Ik had er volgens haar heel goed aan gedaan hem niet om opheldering te vragen. ‘Hij heeft mij nog maanden gestalkt. En zielig dat hij dan deed! Alsof hij het slachtoffer was. Na een paar weken kwam hij met een fotootje van jou. Zo van: lekker puh. Alsof het feit dat hij weer een vriendin had gevonden het bewijs van zijn onschuld en mijn slechtheid was.

Opgelicht

Ik heb heel veel nagedacht over hoe dit mij heeft kunnen gebeuren. Een van de redenen is, denk ik, dat ik me gewoon niet kan voorstellen dat mensen zo keihard kunnen liegen. Het staat zo ver van me af. Een smoesje, een leugentje om bestwil, oké. Maar serieus liegen? Over essentiële zaken? Dat doe je niet. Een andere reden is dat ik het waar­schijnlijk net iets te graag wilde. Ik was zo blij dat er eindelijk weer wat romantiek en liefde in mijn leven was, dat ik alle signalen negeerde. Ik wilde mijn geluk niet kwijt.
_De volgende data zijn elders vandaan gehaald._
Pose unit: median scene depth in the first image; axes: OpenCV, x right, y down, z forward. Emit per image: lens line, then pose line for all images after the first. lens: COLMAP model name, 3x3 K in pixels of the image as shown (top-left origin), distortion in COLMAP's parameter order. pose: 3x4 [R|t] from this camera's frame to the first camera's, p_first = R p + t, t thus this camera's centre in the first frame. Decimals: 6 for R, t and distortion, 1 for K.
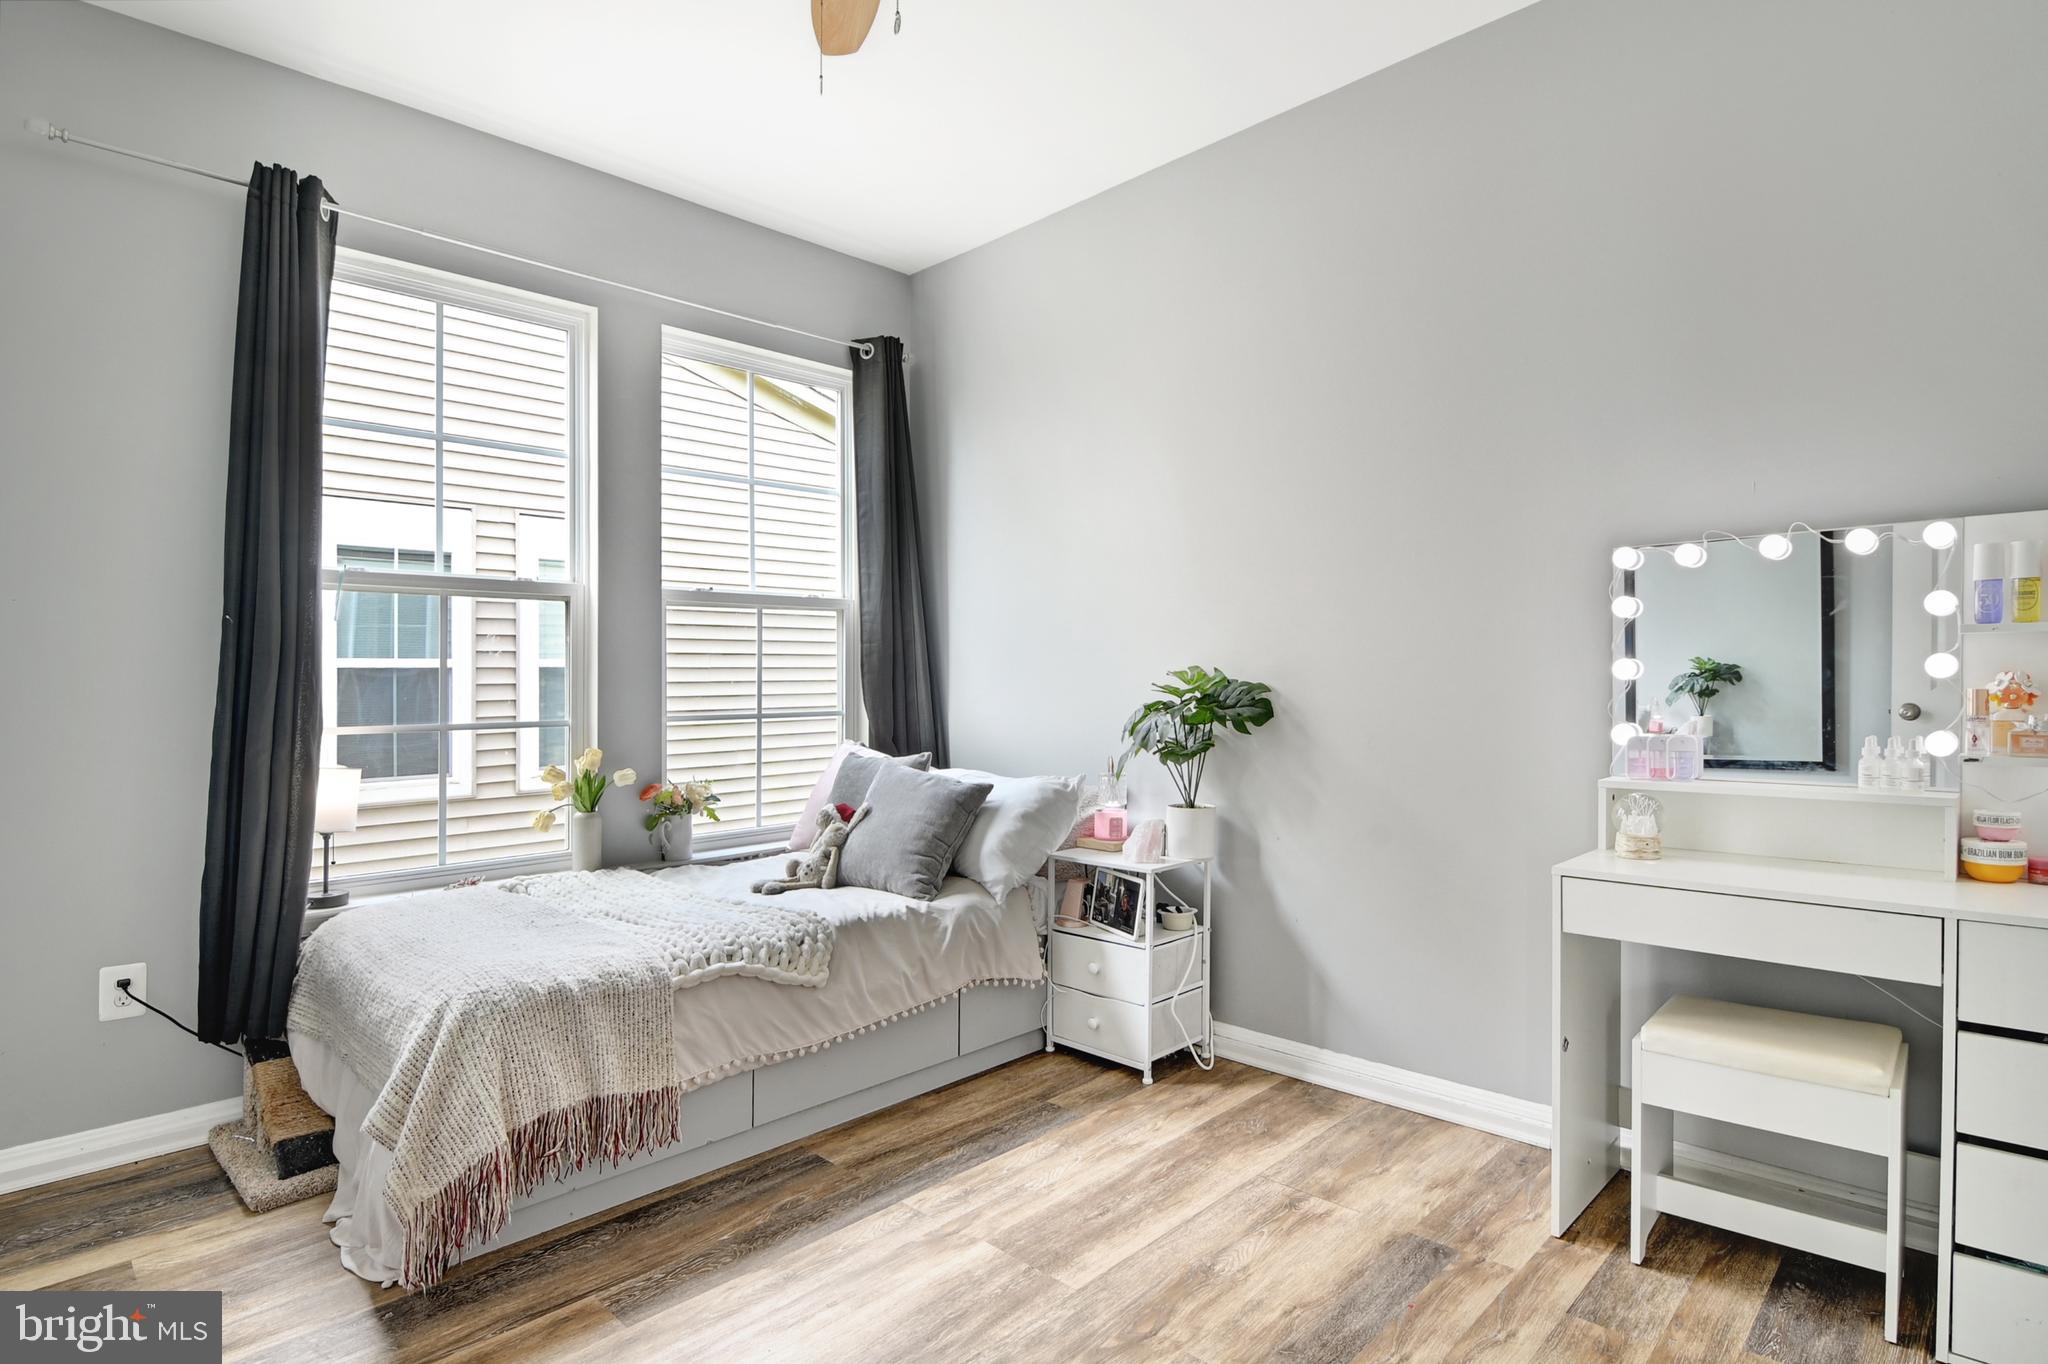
lens RADIAL K [[1010.6, 0, 1036.6], [0, 1010.6, 676.6], [0, 0, 1]] dist [-0.019197, -0.000473]
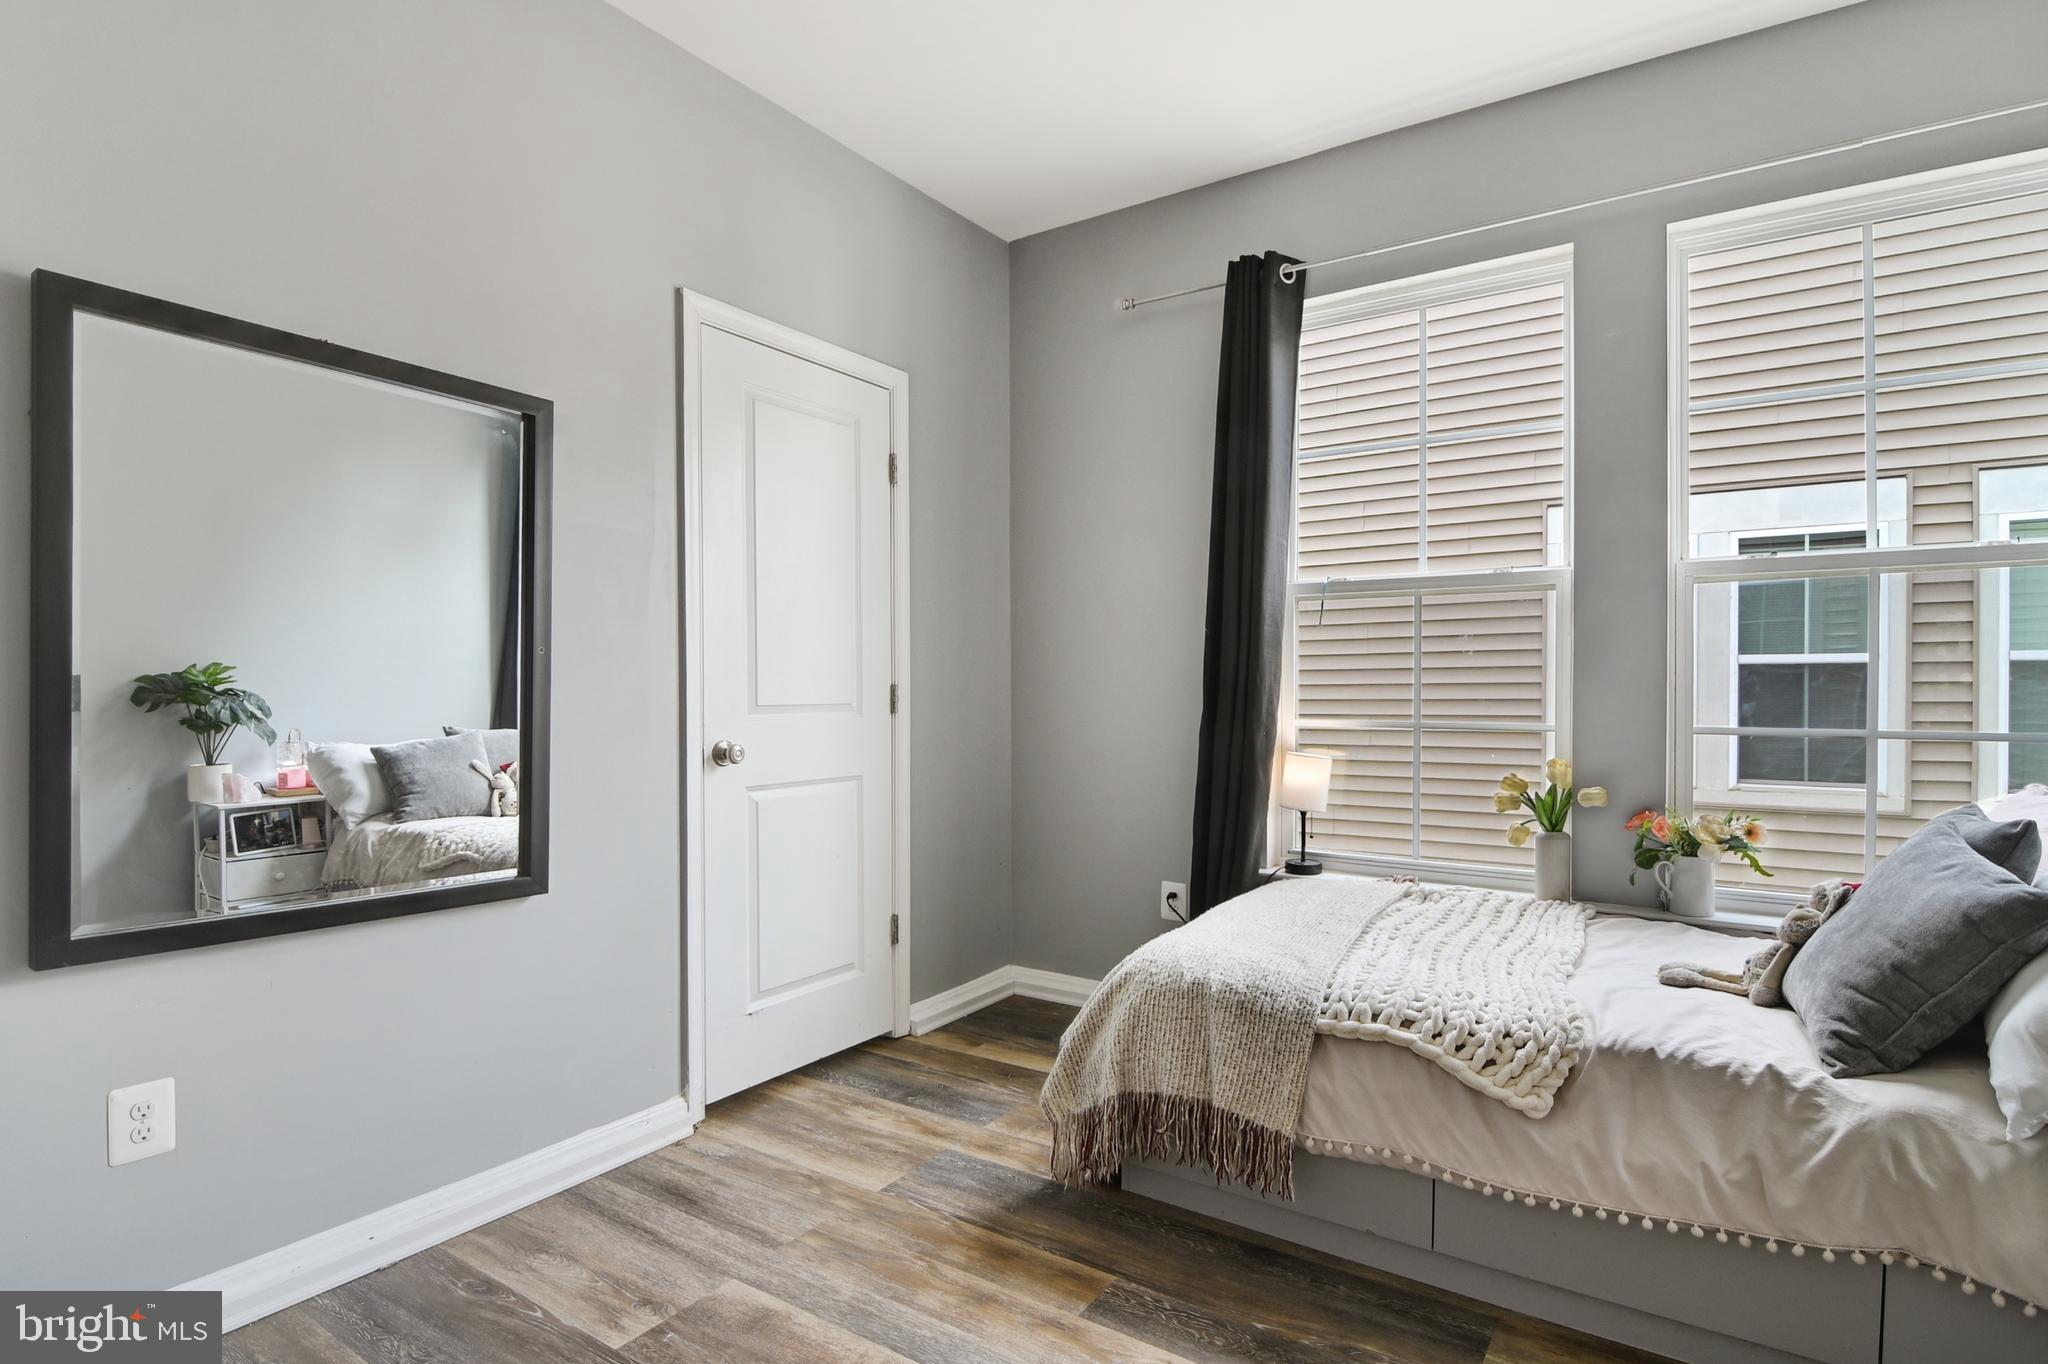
lens RADIAL K [[979.9, 0, 1040.8], [0, 979.9, 685.0], [0, 0, 1]] dist [0.000837, -0.015925]
pose [[0.212710, 0.013004, -0.977029, 0.387607], [0.000036, 0.999911, 0.013316, -0.004628], [0.977115, -0.002867, 0.212691, 0.530285]]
Maar de grootste schuldige is toch heus Michael/Chris, daar ben ik nu wel achter. Hij is een uiterst geraffineerde fantast. Hij bedenkt een werkelijkheid die hem goed uitkomt en weet die zo te brengen dat hij er zelf in gaat geloven. Tegen een pathologische leugenaar kun je je haast niet wapenen.
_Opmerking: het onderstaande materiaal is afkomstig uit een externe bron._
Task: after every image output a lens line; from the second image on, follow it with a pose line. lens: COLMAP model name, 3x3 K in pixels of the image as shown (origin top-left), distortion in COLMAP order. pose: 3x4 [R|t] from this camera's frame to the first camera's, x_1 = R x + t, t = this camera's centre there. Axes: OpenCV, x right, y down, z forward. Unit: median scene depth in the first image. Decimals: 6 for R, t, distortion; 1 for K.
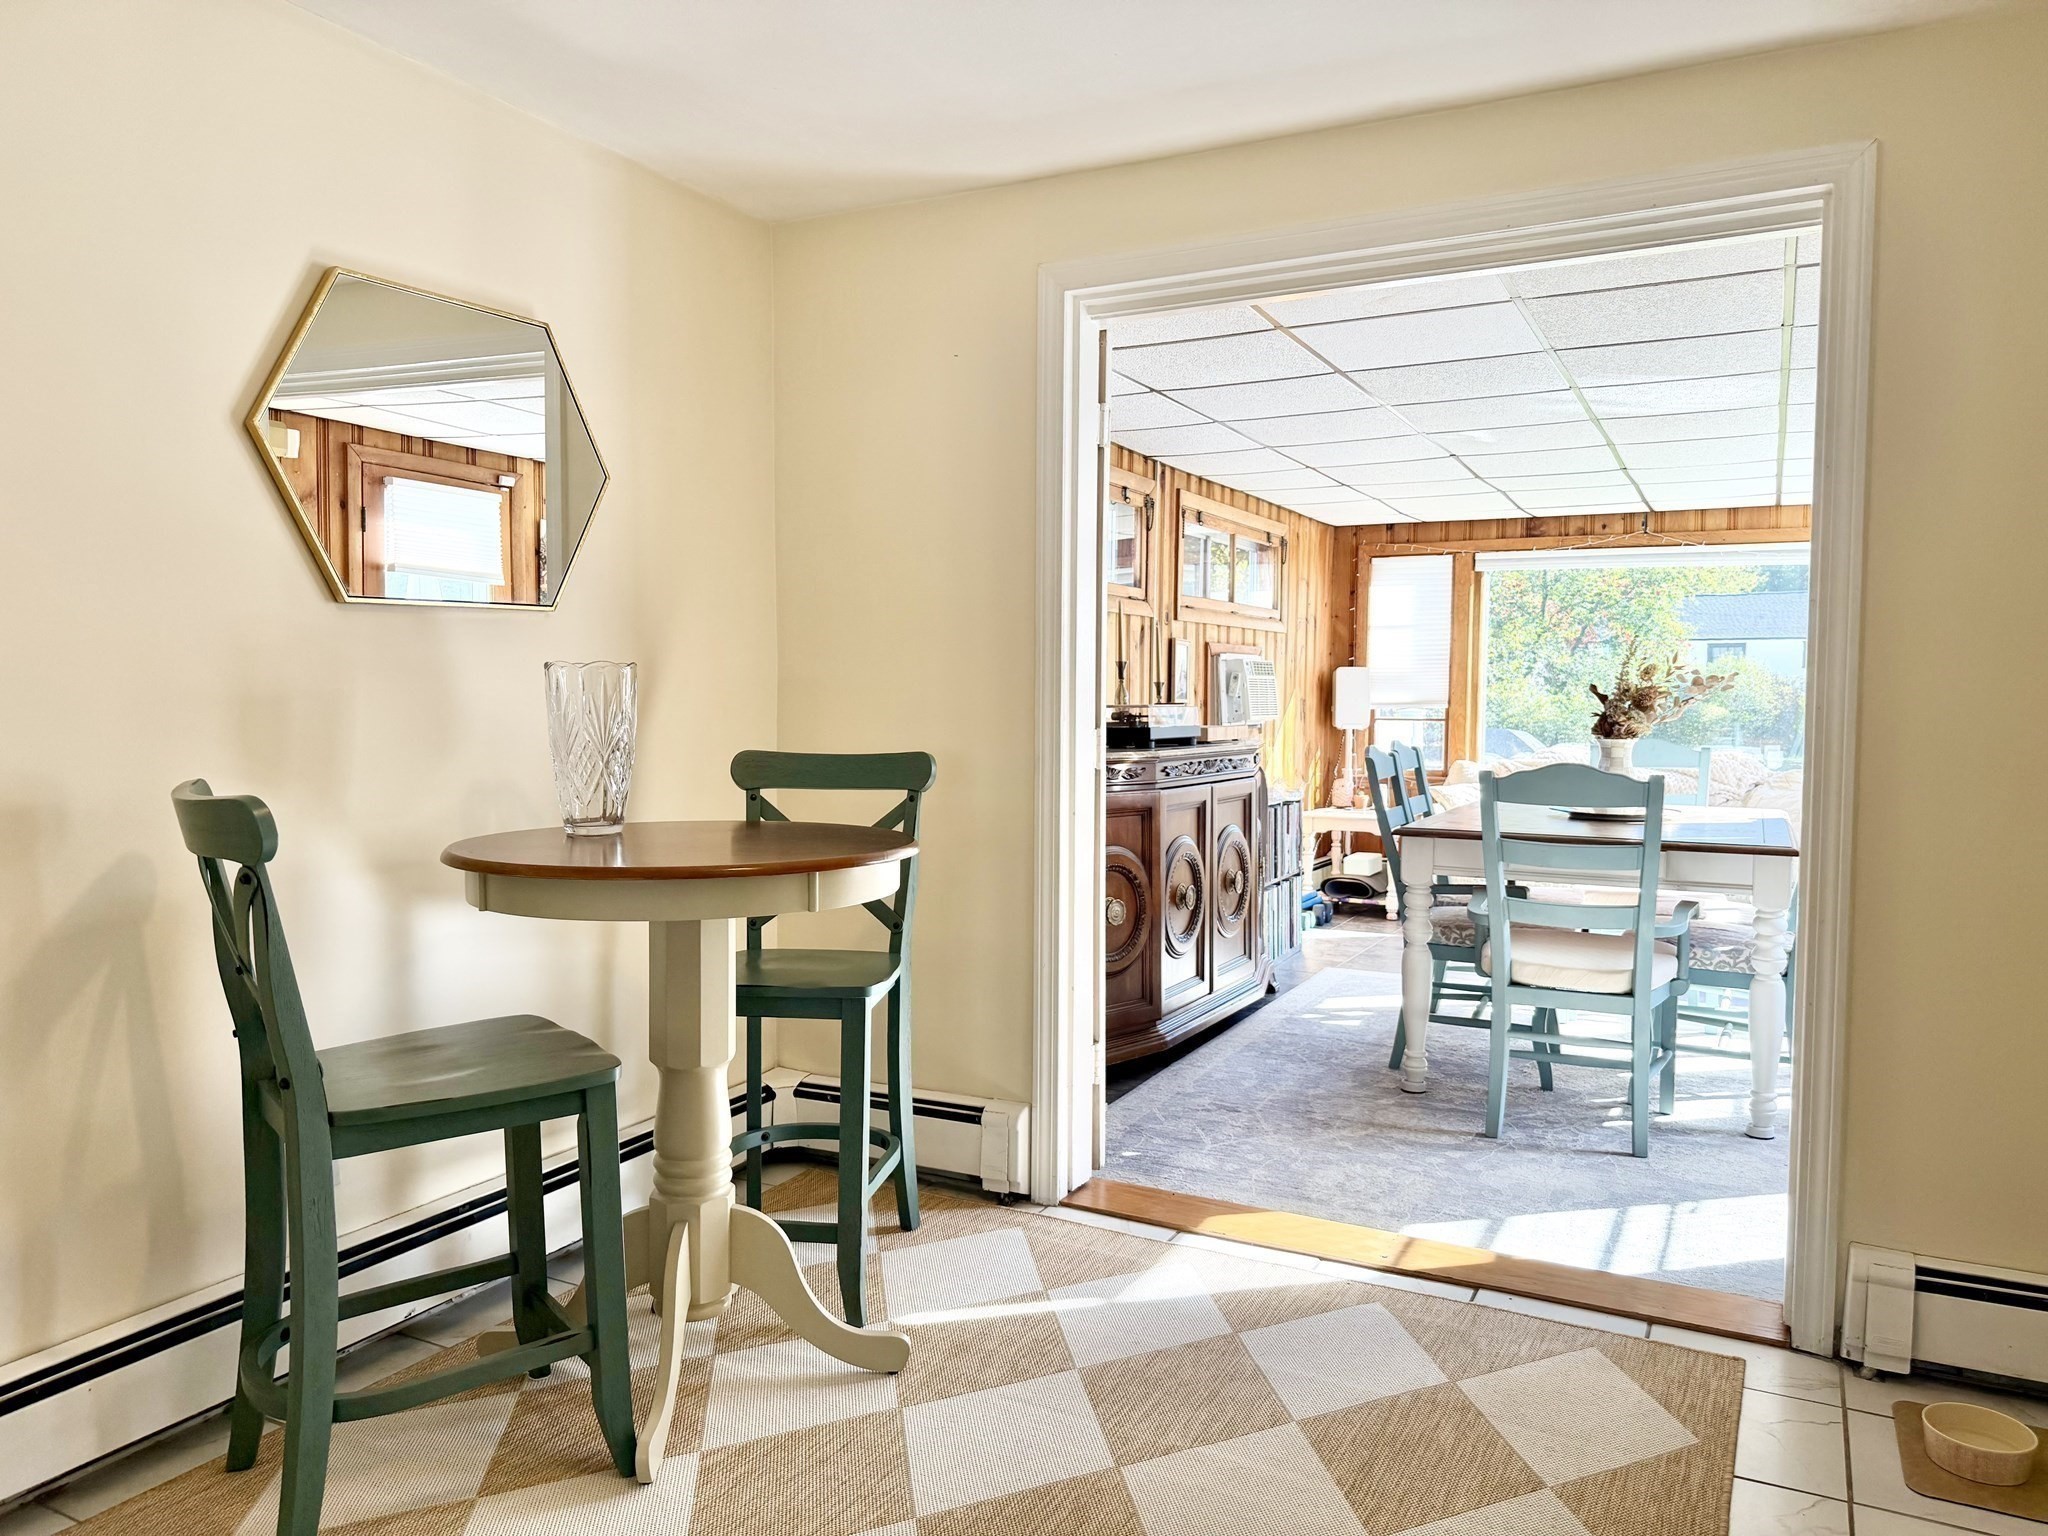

Ik weet dat een aantal vriendinnen mij dom vinden. Zij zijn ervan overtuigd dat zij nooit in zijn praatjes zouden zijn getrapt. ‘Zoiets móét je toch in de gaten hebben, jullie waren dag en nacht samen!’ Ik neem het ze niet kwalijk, ik zou er misschien precies zo over denken. Als je zelf nog nooit bent opgelicht, weet je niet hoe het is. En wat je je ook niet kunt voorstellen, is hoe ontzettend dom en waardeloos je jezelf daarna voelt. Maar ik heb mijn lesje geleerd. Mij zul je nooit meer betrappen op het beschuldigen van een slachtoffer.’

De namen in dit artikel zijn gefingeerd.